--- SUPPLIED DATA ---

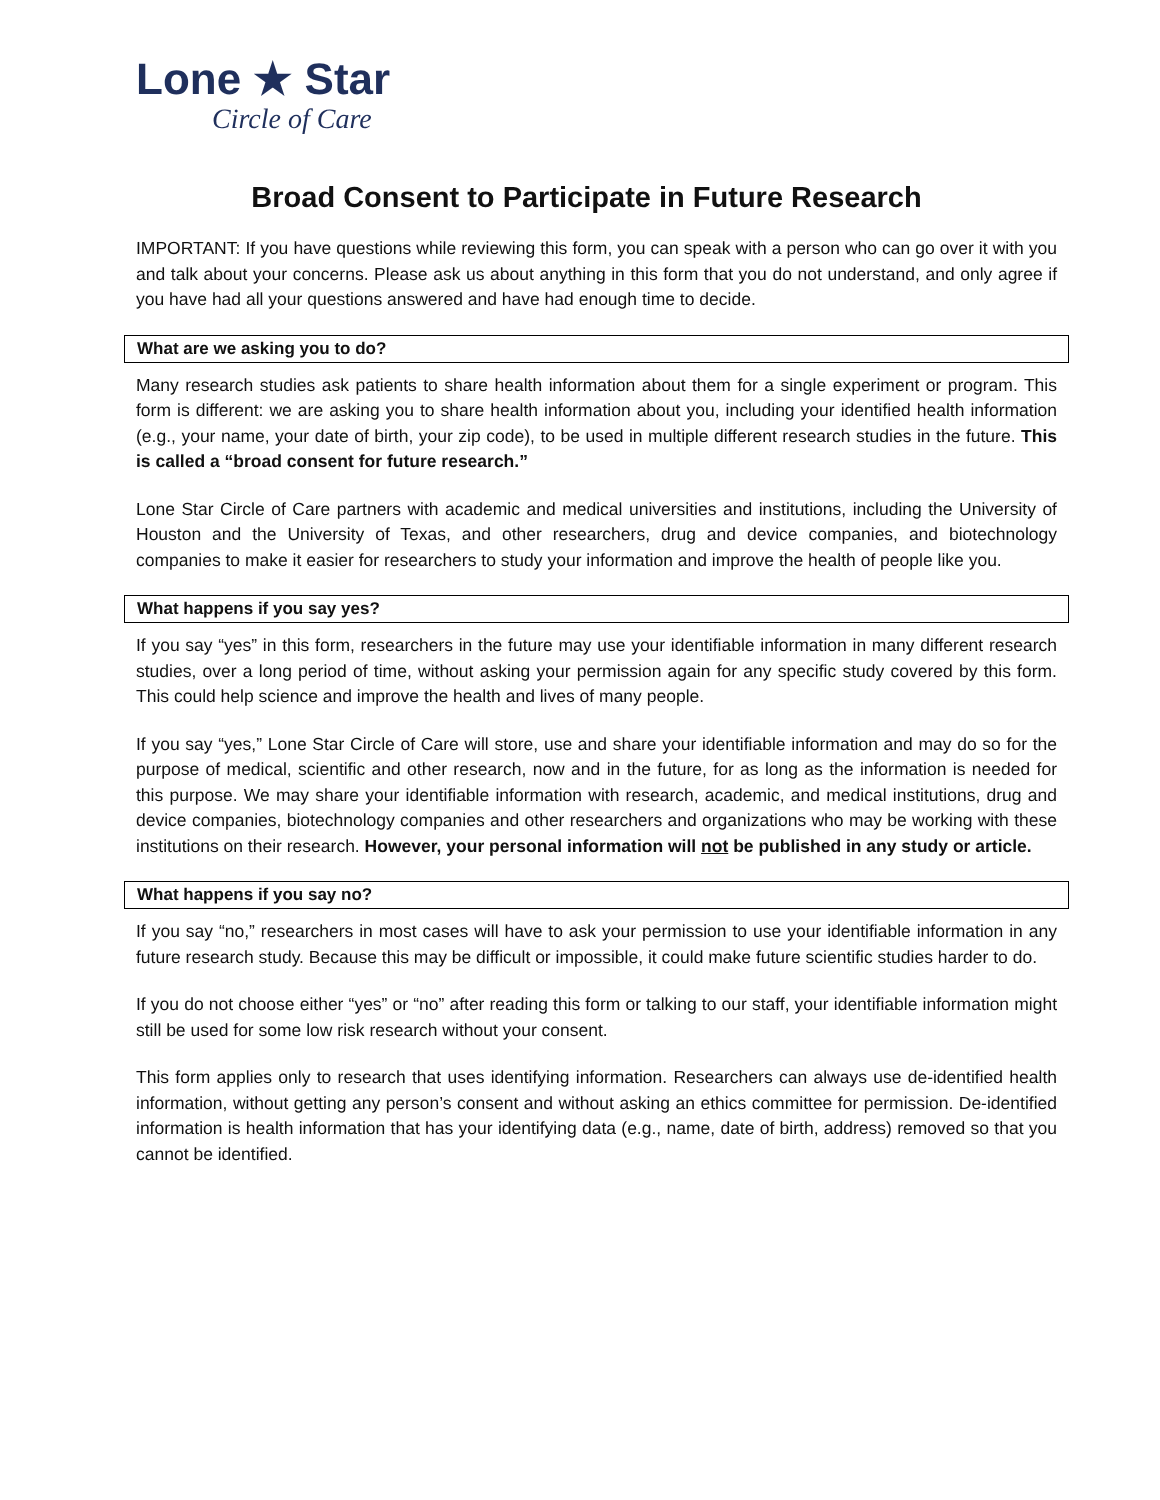Lone ★ Star
Circle of Care
Broad Consent to Participate in Future Research
IMPORTANT: If you have questions while reviewing this form, you can speak with a person who can go over it with you and talk about your concerns. Please ask us about anything in this form that you do not understand, and only agree if you have had all your questions answered and have had enough time to decide.
What are we asking you to do?
Many research studies ask patients to share health information about them for a single experiment or program. This form is different: we are asking you to share health information about you, including your identified health information (e.g., your name, your date of birth, your zip code), to be used in multiple different research studies in the future. This is called a “broad consent for future research.”
Lone Star Circle of Care partners with academic and medical universities and institutions, including the University of Houston and the University of Texas, and other researchers, drug and device companies, and biotechnology companies to make it easier for researchers to study your information and improve the health of people like you.
What happens if you say yes?
If you say “yes” in this form, researchers in the future may use your identifiable information in many different research studies, over a long period of time, without asking your permission again for any specific study covered by this form. This could help science and improve the health and lives of many people.
If you say “yes,” Lone Star Circle of Care will store, use and share your identifiable information and may do so for the purpose of medical, scientific and other research, now and in the future, for as long as the information is needed for this purpose. We may share your identifiable information with research, academic, and medical institutions, drug and device companies, biotechnology companies and other researchers and organizations who may be working with these institutions on their research. However, your personal information will not be published in any study or article.
What happens if you say no?
If you say “no,” researchers in most cases will have to ask your permission to use your identifiable information in any future research study. Because this may be difficult or impossible, it could make future scientific studies harder to do.
If you do not choose either “yes” or “no” after reading this form or talking to our staff, your identifiable information might still be used for some low risk research without your consent.
This form applies only to research that uses identifying information. Researchers can always use de-identified health information, without getting any person’s consent and without asking an ethics committee for permission. De-identified information is health information that has your identifying data (e.g., name, date of birth, address) removed so that you cannot be identified.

---

THE TASK => Each record above must be retyped exactly, minus its pictures.

EXERCISE OUTPUT =>
Lone ★ Star
Circle of Care
Broad Consent to Participate in Future Research
IMPORTANT: If you have questions while reviewing this form, you can speak with a person who can go over it with you and talk about your concerns. Please ask us about anything in this form that you do not understand, and only agree if you have had all your questions answered and have had enough time to decide.
What are we asking you to do?
Many research studies ask patients to share health information about them for a single experiment or program. This form is different: we are asking you to share health information about you, including your identified health information (e.g., your name, your date of birth, your zip code), to be used in multiple different research studies in the future. This is called a “broad consent for future research.”
Lone Star Circle of Care partners with academic and medical universities and institutions, including the University of Houston and the University of Texas, and other researchers, drug and device companies, and biotechnology companies to make it easier for researchers to study your information and improve the health of people like you.
What happens if you say yes?
If you say “yes” in this form, researchers in the future may use your identifiable information in many different research studies, over a long period of time, without asking your permission again for any specific study covered by this form. This could help science and improve the health and lives of many people.
If you say “yes,” Lone Star Circle of Care will store, use and share your identifiable information and may do so for the purpose of medical, scientific and other research, now and in the future, for as long as the information is needed for this purpose. We may share your identifiable information with research, academic, and medical institutions, drug and device companies, biotechnology companies and other researchers and organizations who may be working with these institutions on their research. However, your personal information will not be published in any study or article.
What happens if you say no?
If you say “no,” researchers in most cases will have to ask your permission to use your identifiable information in any future research study. Because this may be difficult or impossible, it could make future scientific studies harder to do.
If you do not choose either “yes” or “no” after reading this form or talking to our staff, your identifiable information might still be used for some low risk research without your consent.
This form applies only to research that uses identifying information. Researchers can always use de-identified health information, without getting any person’s consent and without asking an ethics committee for permission. De-identified information is health information that has your identifying data (e.g., name, date of birth, address) removed so that you cannot be identified.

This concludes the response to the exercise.